Population decline tends to accelerate with sustained low TFR. What worries is not the absolute numbers but the per capita TFR. People throw around numbers like “South Korea will have half the population in 50 years” but that’s not the problem. Having half the people is fine if your population structure is healthy.Ok let's use your numbers. Let's say china loses 10 mil people per year which you would say is even worse than catastrophic? So for a 1.4 billion population, chinas population will decrease to 1 billion in 40 yrs. Or if they lose 5 million a year, it would be 1 billion in 80 years. And that still more population than all but 1 country in the world. The Chinese govt has 40 years to increase birthrate. So calm down from your alarmist rhetoric.
The problem is if their TFR remains <0.7, even within that 25 million people, 80% will be old and retired or young and not able to work, so your effective work force is like 5 million people, which cannot sustain the country so they are looking at total society collapse.

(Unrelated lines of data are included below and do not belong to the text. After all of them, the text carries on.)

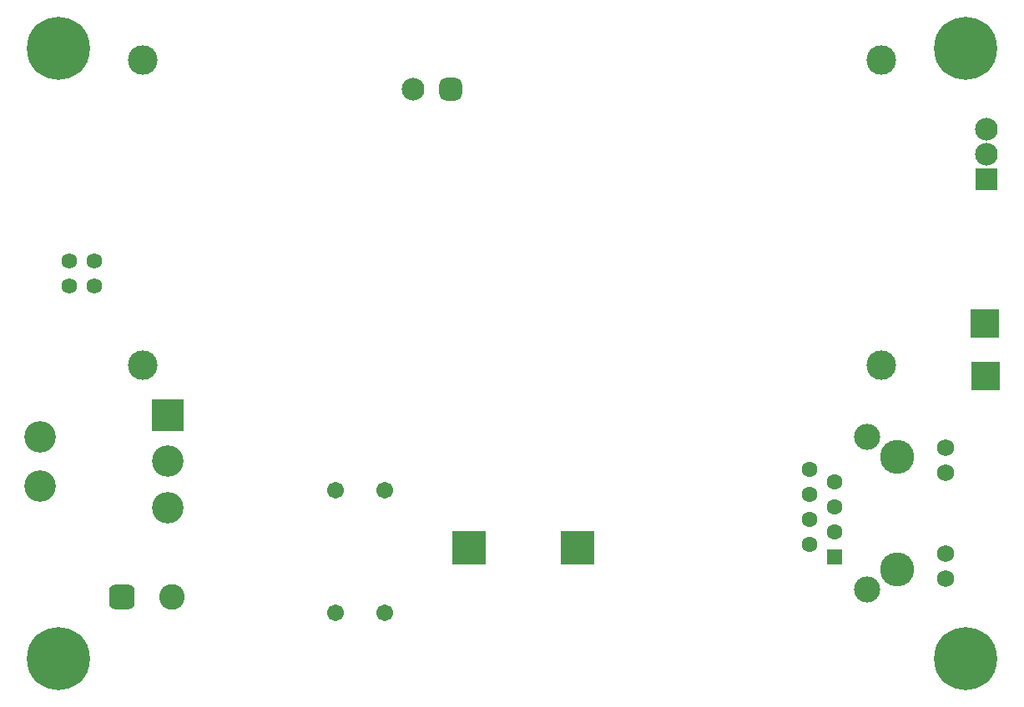
<source format=gbr>
%TF.GenerationSoftware,Altium Limited,Altium Designer,25.1.2 (22)*%
G04 Layer_Color=16711935*
%FSLAX45Y45*%
%MOMM*%
%TF.SameCoordinates,6140C124-B29E-4EDD-BC75-2642A01B609D*%
%TF.FilePolarity,Negative*%
%TF.FileFunction,Soldermask,Bot*%
%TF.Part,Single*%
G01*
G75*
%TA.AperFunction,SMDPad,CuDef*%
%ADD22R,3.00000X3.00000*%
%TA.AperFunction,ComponentPad*%
%ADD51C,1.70790*%
%ADD66C,6.40000*%
%ADD101C,3.00320*%
%ADD102R,3.50320X3.50320*%
%ADD103R,3.20320X3.20320*%
%ADD104C,3.20320*%
%ADD105C,2.30320*%
G04:AMPARAMS|DCode=106|XSize=2.3032mm|YSize=2.3032mm|CornerRadius=0.6266mm|HoleSize=0mm|Usage=FLASHONLY|Rotation=180.000|XOffset=0mm|YOffset=0mm|HoleType=Round|Shape=RoundedRectangle|*
%AMROUNDEDRECTD106*
21,1,2.30320,1.05000,0,0,180.0*
21,1,1.05000,2.30320,0,0,180.0*
1,1,1.25320,-0.52500,0.52500*
1,1,1.25320,0.52500,0.52500*
1,1,1.25320,0.52500,-0.52500*
1,1,1.25320,-0.52500,-0.52500*
%
%ADD106ROUNDEDRECTD106*%
G04:AMPARAMS|DCode=107|XSize=2.6032mm|YSize=2.6032mm|CornerRadius=0.7016mm|HoleSize=0mm|Usage=FLASHONLY|Rotation=0.000|XOffset=0mm|YOffset=0mm|HoleType=Round|Shape=RoundedRectangle|*
%AMROUNDEDRECTD107*
21,1,2.60320,1.20000,0,0,0.0*
21,1,1.20000,2.60320,0,0,0.0*
1,1,1.40320,0.60000,-0.60000*
1,1,1.40320,-0.60000,-0.60000*
1,1,1.40320,-0.60000,0.60000*
1,1,1.40320,0.60000,0.60000*
%
%ADD107ROUNDEDRECTD107*%
%ADD108C,2.60320*%
%ADD109R,1.60120X1.60120*%
%ADD110C,1.60120*%
%ADD111C,1.73320*%
%ADD112C,2.64820*%
%ADD113C,3.45320*%
%ADD114R,2.30320X2.30320*%
%ADD115C,1.00320*%
%ADD116C,1.58420*%
D22*
X9801053Y3270186D02*
D03*
X9796051Y3807187D02*
D03*
D51*
X3209000Y2113000D02*
D03*
X3709000D02*
D03*
Y863000D02*
D03*
X3209000D02*
D03*
D66*
X9600000Y6600000D02*
D03*
Y400000D02*
D03*
X400000D02*
D03*
Y6600000D02*
D03*
D101*
X1250000Y6477140D02*
D03*
Y3377140D02*
D03*
X8750000Y6477140D02*
D03*
Y3377140D02*
D03*
D102*
X5663000Y1529000D02*
D03*
X4563000D02*
D03*
D103*
X1508000Y2875140D02*
D03*
D104*
Y2405140D02*
D03*
Y1935140D02*
D03*
X213000Y2655140D02*
D03*
Y2155140D02*
D03*
D105*
X3993494Y6181142D02*
D03*
X9815000Y5518140D02*
D03*
Y5772140D02*
D03*
D106*
X4374494Y6181142D02*
D03*
D107*
X1043000Y1028000D02*
D03*
D108*
X1551000D02*
D03*
D109*
X8272000Y1431640D02*
D03*
D110*
X8018000Y1558640D02*
D03*
X8272000Y1685640D02*
D03*
X8018000Y1812640D02*
D03*
X8272000Y1939640D02*
D03*
X8018000Y2066640D02*
D03*
X8272000Y2193640D02*
D03*
X8018000Y2320640D02*
D03*
D111*
X9397000Y1214140D02*
D03*
Y1468140D02*
D03*
Y2539140D02*
D03*
Y2285140D02*
D03*
D112*
X8602000Y1102140D02*
D03*
Y2651140D02*
D03*
D113*
X8907000Y2448140D02*
D03*
Y1305140D02*
D03*
D114*
X9815000Y5264140D02*
D03*
D115*
X9600000Y6840000D02*
D03*
X9769706Y6430294D02*
D03*
X9430295Y6769706D02*
D03*
Y6430294D02*
D03*
X9840000Y6600000D02*
D03*
X9600000Y6360000D02*
D03*
X9769706Y6769706D02*
D03*
X9360000Y6600000D02*
D03*
X9600000Y640000D02*
D03*
X9769706Y230294D02*
D03*
X9430295Y569705D02*
D03*
Y230294D02*
D03*
X9840000Y400000D02*
D03*
X9600000Y160000D02*
D03*
X9769706Y569705D02*
D03*
X9360000Y400000D02*
D03*
X400000Y640000D02*
D03*
X569705Y230294D02*
D03*
X230294Y569705D02*
D03*
Y230294D02*
D03*
X640000Y400000D02*
D03*
X400000Y160000D02*
D03*
X569705Y569705D02*
D03*
X160000Y400000D02*
D03*
X400000Y6840000D02*
D03*
X569705Y6430294D02*
D03*
X230294Y6769706D02*
D03*
Y6430294D02*
D03*
X640000Y6600000D02*
D03*
X400000Y6360000D02*
D03*
X569705Y6769706D02*
D03*
X160000Y6600000D02*
D03*
D116*
X505000Y4438140D02*
D03*
Y4184140D02*
D03*
X759000Y4438140D02*
D03*
Y4184140D02*
D03*
%TF.MD5,b59452f6998cea4226b869dcc737f60f*%
M02*

</source>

It's just math. TFR 0.7 means each generation is 33% as large as the generation previous to it. If we assume a standard four generations population structure, with 25 year generation windows, then the distribution will be ~66% of the population in the oldest group (75-100), ~23% in the second oldest group (50-75), 8% in the third oldest group (25-50), and 3% in the youngest group (0-25). This means like 80% of people are retired, 3% are children, leaving just 17% workers. Do you think a society like that, where 90% of the population are above 50, can function?